## TASK STATEMENT
Print the data that follows word for word, leaving out any picture.

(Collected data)

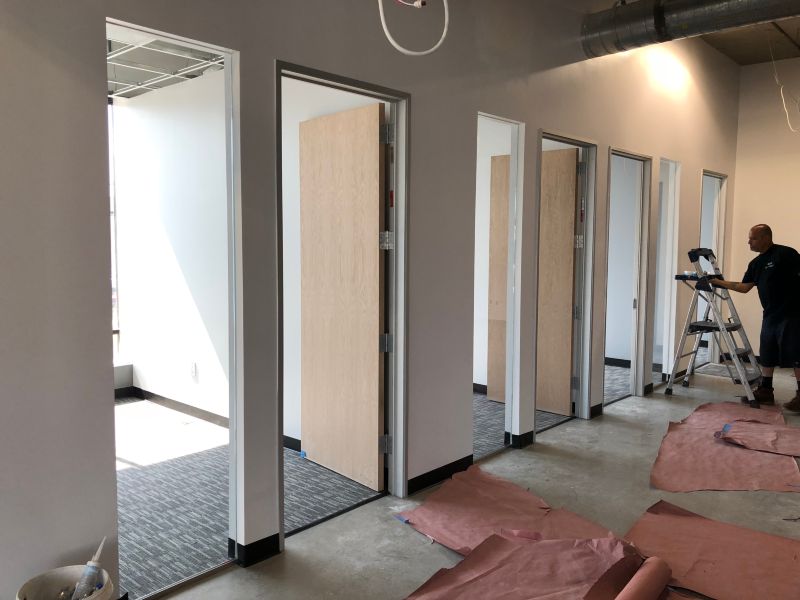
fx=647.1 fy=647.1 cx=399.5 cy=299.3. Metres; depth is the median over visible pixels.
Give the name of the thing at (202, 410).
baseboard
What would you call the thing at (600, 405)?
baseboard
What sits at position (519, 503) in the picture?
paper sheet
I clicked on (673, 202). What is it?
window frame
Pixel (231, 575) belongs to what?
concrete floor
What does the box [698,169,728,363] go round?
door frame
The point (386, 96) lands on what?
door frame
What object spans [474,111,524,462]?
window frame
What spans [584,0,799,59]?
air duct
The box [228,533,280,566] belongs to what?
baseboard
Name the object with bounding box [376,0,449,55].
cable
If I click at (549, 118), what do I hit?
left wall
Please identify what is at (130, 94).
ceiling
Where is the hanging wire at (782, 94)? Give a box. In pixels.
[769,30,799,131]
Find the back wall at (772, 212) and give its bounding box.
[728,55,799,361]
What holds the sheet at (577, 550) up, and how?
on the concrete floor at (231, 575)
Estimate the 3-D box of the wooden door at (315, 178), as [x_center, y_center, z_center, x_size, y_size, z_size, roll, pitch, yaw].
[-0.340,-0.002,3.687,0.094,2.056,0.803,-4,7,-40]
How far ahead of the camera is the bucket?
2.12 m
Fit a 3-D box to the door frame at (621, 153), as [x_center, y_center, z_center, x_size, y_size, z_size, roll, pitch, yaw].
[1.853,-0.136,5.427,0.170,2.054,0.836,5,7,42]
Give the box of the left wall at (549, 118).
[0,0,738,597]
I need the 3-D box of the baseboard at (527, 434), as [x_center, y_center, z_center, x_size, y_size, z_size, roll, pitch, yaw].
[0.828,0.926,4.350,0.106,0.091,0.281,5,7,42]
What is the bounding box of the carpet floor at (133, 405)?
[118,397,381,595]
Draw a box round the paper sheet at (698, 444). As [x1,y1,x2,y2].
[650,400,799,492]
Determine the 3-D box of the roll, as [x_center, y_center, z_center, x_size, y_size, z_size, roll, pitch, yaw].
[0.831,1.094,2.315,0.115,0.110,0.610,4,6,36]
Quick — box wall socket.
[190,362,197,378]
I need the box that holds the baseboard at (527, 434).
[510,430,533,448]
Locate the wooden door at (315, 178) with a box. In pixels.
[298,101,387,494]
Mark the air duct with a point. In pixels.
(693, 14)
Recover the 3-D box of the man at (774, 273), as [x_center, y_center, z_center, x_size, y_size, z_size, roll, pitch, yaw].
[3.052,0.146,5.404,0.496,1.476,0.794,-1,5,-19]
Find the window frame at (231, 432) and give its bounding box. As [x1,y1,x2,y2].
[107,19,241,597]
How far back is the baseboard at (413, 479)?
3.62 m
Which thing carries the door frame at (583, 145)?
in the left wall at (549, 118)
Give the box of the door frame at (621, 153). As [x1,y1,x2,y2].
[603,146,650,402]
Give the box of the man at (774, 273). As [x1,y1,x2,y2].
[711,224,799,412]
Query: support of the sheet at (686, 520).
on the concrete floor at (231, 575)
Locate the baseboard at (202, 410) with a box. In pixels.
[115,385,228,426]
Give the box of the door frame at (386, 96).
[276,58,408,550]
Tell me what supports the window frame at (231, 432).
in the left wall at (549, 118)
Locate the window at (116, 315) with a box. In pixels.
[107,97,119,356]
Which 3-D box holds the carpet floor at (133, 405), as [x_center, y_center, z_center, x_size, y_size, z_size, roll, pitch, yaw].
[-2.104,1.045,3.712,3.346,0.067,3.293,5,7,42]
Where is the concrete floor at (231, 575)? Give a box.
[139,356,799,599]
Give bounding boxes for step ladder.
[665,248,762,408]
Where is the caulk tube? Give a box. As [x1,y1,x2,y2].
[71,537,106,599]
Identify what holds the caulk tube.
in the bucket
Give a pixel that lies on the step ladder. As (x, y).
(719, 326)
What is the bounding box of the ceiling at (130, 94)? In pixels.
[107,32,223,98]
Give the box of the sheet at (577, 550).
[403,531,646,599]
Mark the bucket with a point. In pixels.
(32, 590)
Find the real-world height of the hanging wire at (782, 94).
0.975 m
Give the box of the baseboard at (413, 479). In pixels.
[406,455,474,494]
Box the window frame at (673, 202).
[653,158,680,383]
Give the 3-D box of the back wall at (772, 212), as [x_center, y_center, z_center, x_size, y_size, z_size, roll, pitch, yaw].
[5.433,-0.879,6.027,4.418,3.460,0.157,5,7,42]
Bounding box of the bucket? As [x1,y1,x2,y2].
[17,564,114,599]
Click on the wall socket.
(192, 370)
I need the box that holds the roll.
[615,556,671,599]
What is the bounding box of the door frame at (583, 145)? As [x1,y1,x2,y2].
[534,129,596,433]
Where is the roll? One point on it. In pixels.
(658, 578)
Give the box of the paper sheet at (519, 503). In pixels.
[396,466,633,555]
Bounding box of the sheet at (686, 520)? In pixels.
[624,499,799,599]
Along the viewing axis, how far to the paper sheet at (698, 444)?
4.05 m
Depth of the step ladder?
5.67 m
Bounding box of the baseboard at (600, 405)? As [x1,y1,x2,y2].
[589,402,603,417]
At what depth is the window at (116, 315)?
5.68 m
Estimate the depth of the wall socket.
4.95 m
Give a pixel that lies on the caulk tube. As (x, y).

## SOLUTION FOR THIS EXERCISE
fx=647.1 fy=647.1 cx=399.5 cy=299.3. Metres; depth is the median over visible pixels.
Give the name of the thing at (202, 410).
baseboard
What would you call the thing at (600, 405)?
baseboard
What sits at position (519, 503) in the picture?
paper sheet
I clicked on (673, 202). What is it?
window frame
Pixel (231, 575) belongs to what?
concrete floor
What does the box [698,169,728,363] go round?
door frame
The point (386, 96) lands on what?
door frame
What object spans [474,111,524,462]?
window frame
What spans [584,0,799,59]?
air duct
The box [228,533,280,566] belongs to what?
baseboard
Name the object with bounding box [376,0,449,55].
cable
If I click at (549, 118), what do I hit?
left wall
Please identify what is at (130, 94).
ceiling
Where is the hanging wire at (782, 94)? Give a box. In pixels.
[769,30,799,131]
Find the back wall at (772, 212) and give its bounding box.
[728,55,799,361]
What holds the sheet at (577, 550) up, and how?
on the concrete floor at (231, 575)
Estimate the 3-D box of the wooden door at (315, 178), as [x_center, y_center, z_center, x_size, y_size, z_size, roll, pitch, yaw].
[-0.340,-0.002,3.687,0.094,2.056,0.803,-4,7,-40]
How far ahead of the camera is the bucket?
2.12 m
Fit a 3-D box to the door frame at (621, 153), as [x_center, y_center, z_center, x_size, y_size, z_size, roll, pitch, yaw].
[1.853,-0.136,5.427,0.170,2.054,0.836,5,7,42]
Give the box of the left wall at (549, 118).
[0,0,738,597]
I need the 3-D box of the baseboard at (527, 434), as [x_center, y_center, z_center, x_size, y_size, z_size, roll, pitch, yaw].
[0.828,0.926,4.350,0.106,0.091,0.281,5,7,42]
What is the bounding box of the carpet floor at (133, 405)?
[118,397,381,595]
Draw a box round the paper sheet at (698, 444). As [x1,y1,x2,y2].
[650,400,799,492]
Determine the 3-D box of the roll, as [x_center, y_center, z_center, x_size, y_size, z_size, roll, pitch, yaw].
[0.831,1.094,2.315,0.115,0.110,0.610,4,6,36]
Quick — box wall socket.
[190,362,197,378]
I need the box that holds the baseboard at (527, 434).
[510,430,533,448]
Locate the wooden door at (315, 178) with a box. In pixels.
[298,101,387,494]
Mark the air duct with a point. In pixels.
(693, 14)
Recover the 3-D box of the man at (774, 273), as [x_center, y_center, z_center, x_size, y_size, z_size, roll, pitch, yaw].
[3.052,0.146,5.404,0.496,1.476,0.794,-1,5,-19]
Find the window frame at (231, 432) and give its bounding box. As [x1,y1,x2,y2].
[107,19,241,597]
How far back is the baseboard at (413, 479)?
3.62 m
Which thing carries the door frame at (583, 145)?
in the left wall at (549, 118)
Give the box of the door frame at (621, 153). As [x1,y1,x2,y2].
[603,146,650,402]
Give the box of the man at (774, 273). As [x1,y1,x2,y2].
[711,224,799,412]
Query: support of the sheet at (686, 520).
on the concrete floor at (231, 575)
Locate the baseboard at (202, 410) with a box. In pixels.
[115,385,228,426]
Give the box of the door frame at (386, 96).
[276,58,408,550]
Tell me what supports the window frame at (231, 432).
in the left wall at (549, 118)
Locate the window at (116, 315) with a box. In pixels.
[107,97,119,356]
Which 3-D box holds the carpet floor at (133, 405), as [x_center, y_center, z_center, x_size, y_size, z_size, roll, pitch, yaw].
[-2.104,1.045,3.712,3.346,0.067,3.293,5,7,42]
Where is the concrete floor at (231, 575)? Give a box.
[139,356,799,599]
Give bounding boxes for step ladder.
[665,248,762,408]
Where is the caulk tube? Give a box. As [x1,y1,x2,y2].
[71,537,106,599]
Identify what holds the caulk tube.
in the bucket
Give a pixel that lies on the step ladder. As (x, y).
(719, 326)
What is the bounding box of the ceiling at (130, 94)? In pixels.
[107,32,223,98]
Give the box of the sheet at (577, 550).
[403,531,646,599]
Mark the bucket with a point. In pixels.
(32, 590)
Find the real-world height of the hanging wire at (782, 94).
0.975 m
Give the box of the baseboard at (413, 479). In pixels.
[406,455,474,494]
Box the window frame at (673, 202).
[653,158,680,383]
Give the 3-D box of the back wall at (772, 212), as [x_center, y_center, z_center, x_size, y_size, z_size, roll, pitch, yaw].
[5.433,-0.879,6.027,4.418,3.460,0.157,5,7,42]
Bounding box of the bucket? As [x1,y1,x2,y2].
[17,564,114,599]
Click on the wall socket.
(192, 370)
I need the box that holds the roll.
[615,556,671,599]
What is the bounding box of the door frame at (583, 145)? As [x1,y1,x2,y2].
[534,129,596,433]
Where is the roll? One point on it. In pixels.
(658, 578)
Give the box of the paper sheet at (519, 503). In pixels.
[396,466,633,555]
Bounding box of the sheet at (686, 520)? In pixels.
[624,499,799,599]
Along the viewing axis, how far to the paper sheet at (698, 444)?
4.05 m
Depth of the step ladder?
5.67 m
Bounding box of the baseboard at (600, 405)? As [x1,y1,x2,y2].
[589,402,603,417]
At what depth is the window at (116, 315)?
5.68 m
Estimate the depth of the wall socket.
4.95 m
Give a pixel that lies on the caulk tube. As (x, y).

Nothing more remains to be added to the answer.